MathOnco / NeoPredPipe

Neoantigens prediction pipeline for multi- or single-region vcf files using ANNOVAR and netMHCpan.
GNU Lesser General Public License v3.0
100 stars 28 forks source link

Is PeptideMatch necessary? #12

Closed Tiredbird closed 5 years ago

Tiredbird commented 5 years ago

Hi PeptideMatch is only necessary if one wishes to check predicted epitopes for novelty against a reference proteome. Meanwhile, you advise the use of PeptideMatch for indel predictions, to filter out non-frameshift peptides and peptides that are novel to the genomic location, but coincidentally exist elsewhere.

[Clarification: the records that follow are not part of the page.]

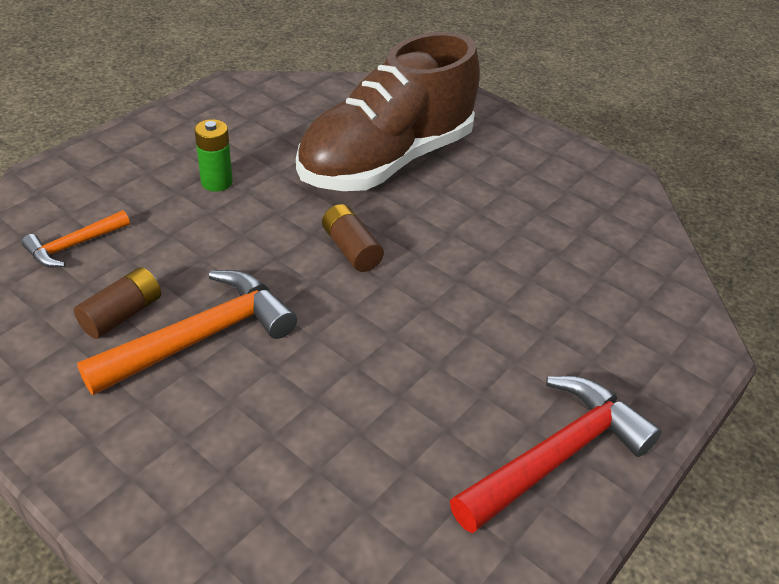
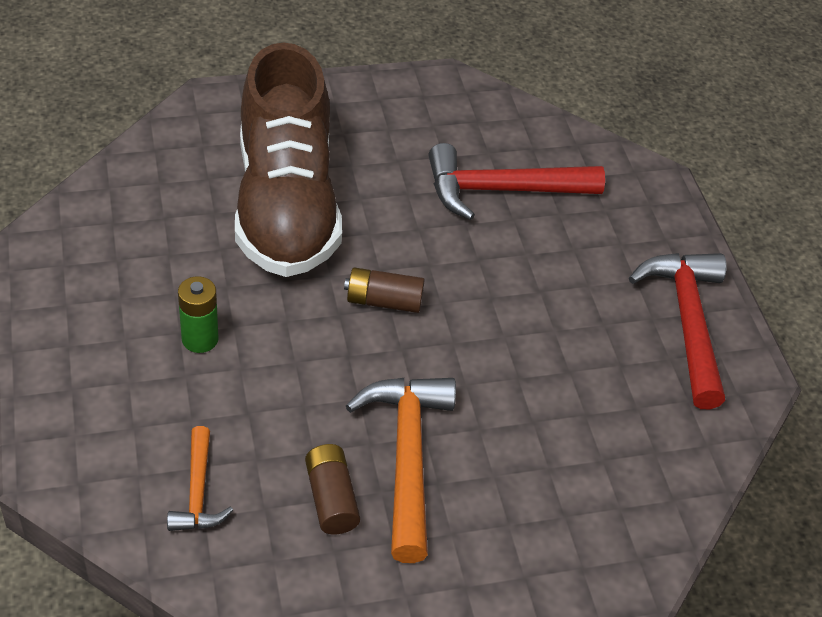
camera: 55 degrees left, 5 degrees up
none -> red hammer [429,143,605,220]

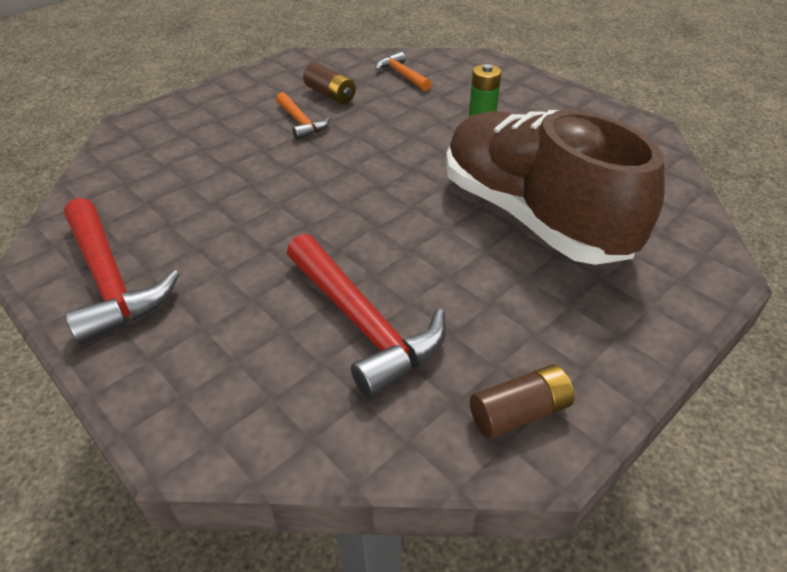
camera: 155 degrees right, 5 degrees down
brown battery [344,267,425,313] -> brown battery moved to [470,364,574,438]
orange hammer [346,378,456,563] -> orange hammer [276,92,330,140], size x0.55
red hammer [429,143,605,220] -> red hammer turned 90 degrees clockwise [287,234,446,398]

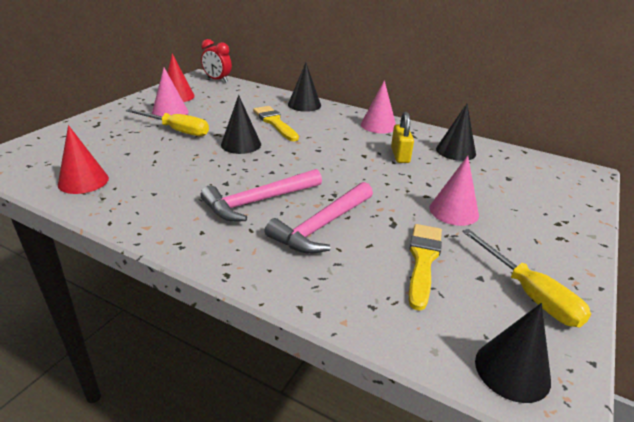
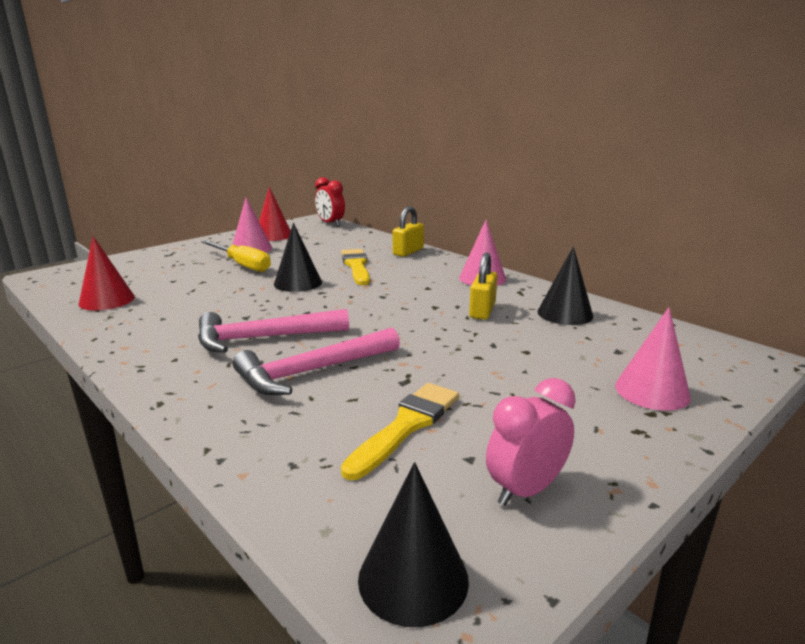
camera: 20 degrees right, 10 degrees down
black cone [288,62,321,112] -> yellow padlock [393,206,424,257]
pink cone [430,156,479,226] -> pink cone moved to [615,307,691,411]
yellow screwdriver [462,229,591,327] -> pink clock [486,378,576,506]

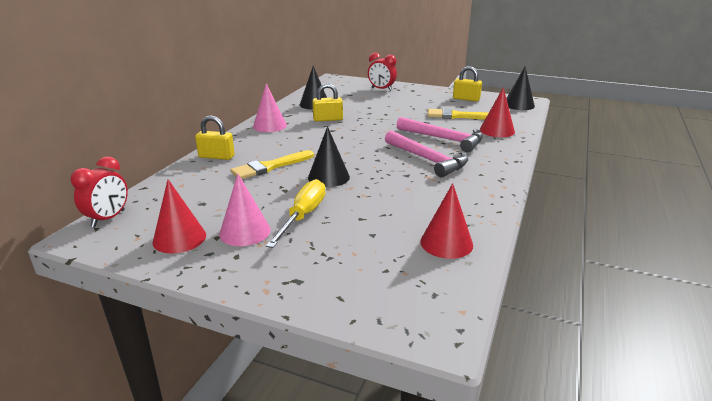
camera: 115 degrees left, 5 degrees up
pink clock [486,378,576,506] -> yellow padlock [453,66,482,102]
pink cone [615,307,691,411] -> red clock [368,53,397,91]
none -> red cone [480,87,515,137]

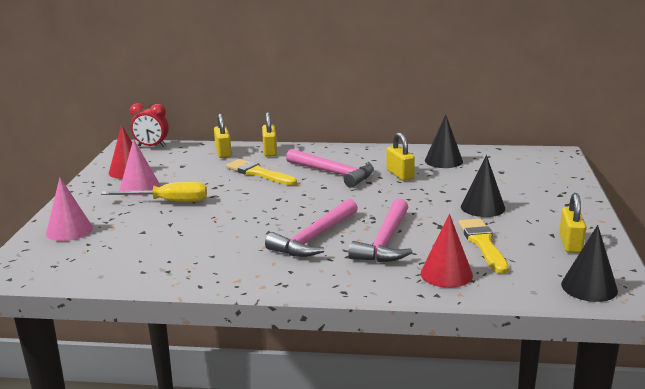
camera: 75 degrees right, 5 degrees down
pink cone [253,83,287,132] -> pink cone moved to [46,178,93,241]
black cone [308,126,350,187] -> black cone moved to [461,155,505,217]
red clock [368,53,397,91] -> none
red cone [420,183,473,259] -> none
none -> yellow padlock [214,114,232,158]
none -> pink hammer [286,149,374,188]

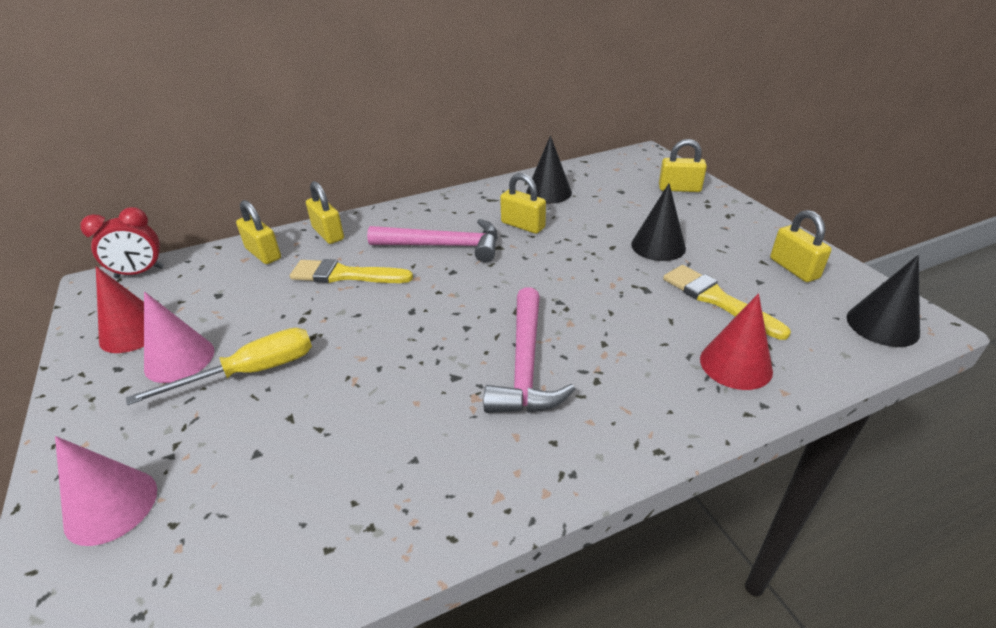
camera: 30 degrees left, 15 degrees up
pink hammer [348,199,412,262] -> none
none -> yellow padlock [659,139,707,192]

So, if I do not care about the novelty of the predicted epitopes, should I use PeptideMatch to filter out non-frameshift peptides? Thanks

elakatos commented 5 years ago

Hi, PeptideMatch is indeed optional, but depending on the sample (and of course the research question you ask) I found that it can make quite a difference. When processing potential frameshift (indel) mutations, we use the approach to process the whole downstream protein, and predict antigenicity for any length N peptides from it. (So in case of e.g. a stop-loss mutation, it can easily mean hundreds of peptides processed for one mutation.) There are sometimes short indels that do not cause a frameshift (e.g. an insert of 3 bases), and hence only modify a single amino acid, and therefore further downstream peptides will be identical to the original protein. Currently, indel-type mutations are not filtered for whether they are predicted to cause a frameshift or not, to ensure no peptides are ignored in the analysis - so the above non-frameshift-indels will produce many "false positives", that are actually not novel. Besides, due to repetitiveness in the genome, elongating frameshift mutations (that produce a much longer mutated protein by translating what originally was an intergene region) can also produce peptides that are parts of other "healthy" proteins.

So in summary, due to the way indels are processed and their genetic properties, there can be many non-novel predicted antigens with indel-type mutations in my experience (~50% of results), and that's why we recommend the use of PeptideMatch. If you do not care about this possible bias, you can ignore PeptideMatch, or alternatively you could use other postprocessing steps, as all predicted antigens will be present in the final output table. But keep in mind in this case that the predicted indel-type neoantigen numbers in the summarytable might be hugely over-estimated without PeptideMatch.